*WHAT IS EXPECTED:*
In which lines of the data does the string "Status" appear? Copy every one.
[Opening DATASET RECORDS section]
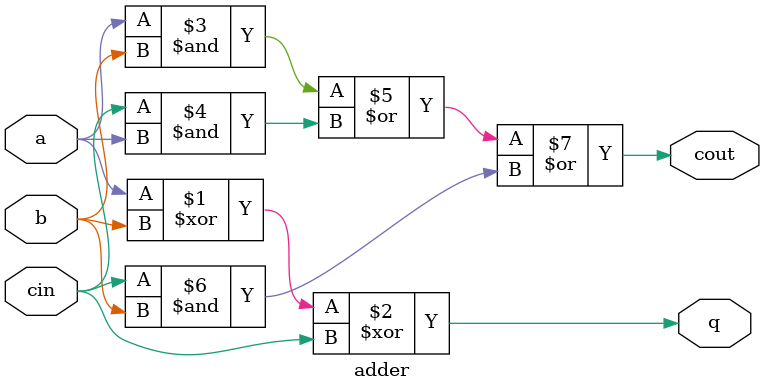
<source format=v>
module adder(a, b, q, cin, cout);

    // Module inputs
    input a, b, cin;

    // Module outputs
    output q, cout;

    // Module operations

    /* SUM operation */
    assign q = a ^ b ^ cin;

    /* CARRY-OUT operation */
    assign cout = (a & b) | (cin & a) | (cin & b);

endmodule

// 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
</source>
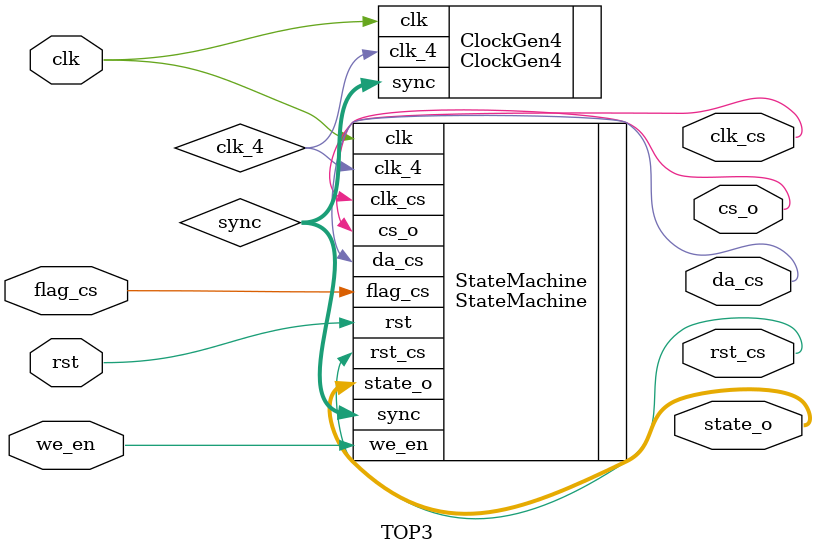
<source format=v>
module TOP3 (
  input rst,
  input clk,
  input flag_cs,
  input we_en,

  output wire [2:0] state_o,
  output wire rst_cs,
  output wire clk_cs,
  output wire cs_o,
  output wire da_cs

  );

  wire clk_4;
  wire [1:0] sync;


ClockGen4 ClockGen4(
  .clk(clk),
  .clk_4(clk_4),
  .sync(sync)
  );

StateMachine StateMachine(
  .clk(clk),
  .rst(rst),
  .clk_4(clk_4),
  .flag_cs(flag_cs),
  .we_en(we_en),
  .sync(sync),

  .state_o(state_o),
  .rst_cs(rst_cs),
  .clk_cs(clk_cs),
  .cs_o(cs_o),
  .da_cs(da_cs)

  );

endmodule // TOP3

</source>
[Closing DATASET RECORDS section]
[Opening DATASET RECORDS section]
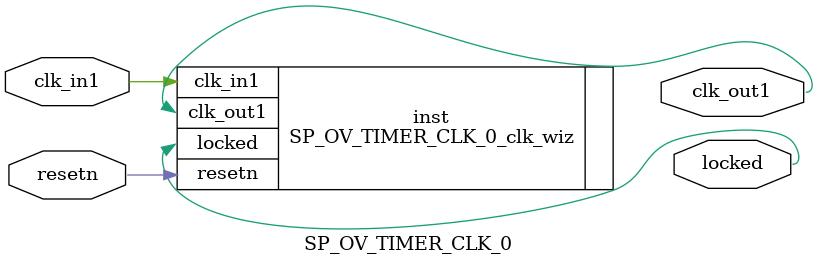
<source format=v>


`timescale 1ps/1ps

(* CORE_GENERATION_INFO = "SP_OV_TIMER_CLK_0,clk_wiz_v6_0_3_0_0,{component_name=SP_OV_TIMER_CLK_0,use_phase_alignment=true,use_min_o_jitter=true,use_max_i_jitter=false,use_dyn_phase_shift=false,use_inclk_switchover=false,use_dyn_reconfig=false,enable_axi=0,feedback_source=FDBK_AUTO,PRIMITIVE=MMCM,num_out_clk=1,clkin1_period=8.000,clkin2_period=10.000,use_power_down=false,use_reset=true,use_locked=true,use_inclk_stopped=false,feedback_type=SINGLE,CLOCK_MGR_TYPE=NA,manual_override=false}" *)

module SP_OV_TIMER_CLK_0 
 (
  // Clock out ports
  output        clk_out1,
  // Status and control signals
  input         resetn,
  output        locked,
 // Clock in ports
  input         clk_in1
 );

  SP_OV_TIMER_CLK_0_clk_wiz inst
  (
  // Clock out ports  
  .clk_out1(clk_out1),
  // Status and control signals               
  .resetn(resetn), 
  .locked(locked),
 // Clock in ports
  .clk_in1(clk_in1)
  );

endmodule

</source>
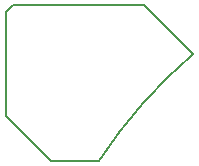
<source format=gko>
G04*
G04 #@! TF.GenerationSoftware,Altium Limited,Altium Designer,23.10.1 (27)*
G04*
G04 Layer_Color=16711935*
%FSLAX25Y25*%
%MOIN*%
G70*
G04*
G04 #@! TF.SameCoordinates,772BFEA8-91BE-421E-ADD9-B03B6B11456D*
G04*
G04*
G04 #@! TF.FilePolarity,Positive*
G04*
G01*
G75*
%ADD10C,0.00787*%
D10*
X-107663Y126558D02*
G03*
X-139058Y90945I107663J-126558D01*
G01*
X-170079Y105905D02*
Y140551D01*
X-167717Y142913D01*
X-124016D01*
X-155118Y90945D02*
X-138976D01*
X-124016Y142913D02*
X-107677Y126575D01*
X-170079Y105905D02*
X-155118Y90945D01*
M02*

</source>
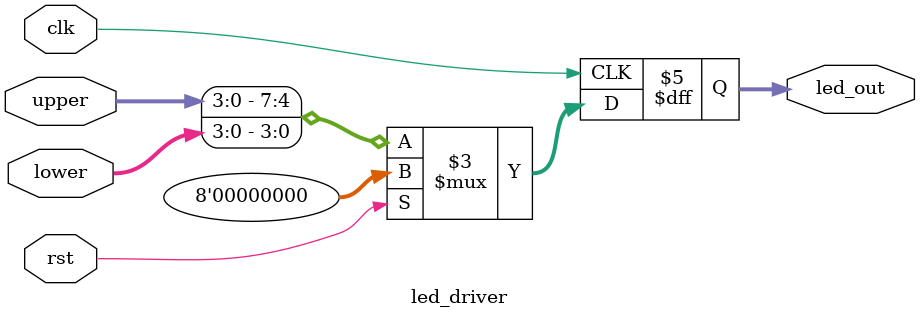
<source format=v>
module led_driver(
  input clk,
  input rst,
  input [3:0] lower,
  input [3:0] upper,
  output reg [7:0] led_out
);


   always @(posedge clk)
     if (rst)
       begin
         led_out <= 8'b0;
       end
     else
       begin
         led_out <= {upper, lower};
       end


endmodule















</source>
[Closing DATASET RECORDS section]
*TASK RESPONSE:*
  // Status and control signals
  // Status and control signals               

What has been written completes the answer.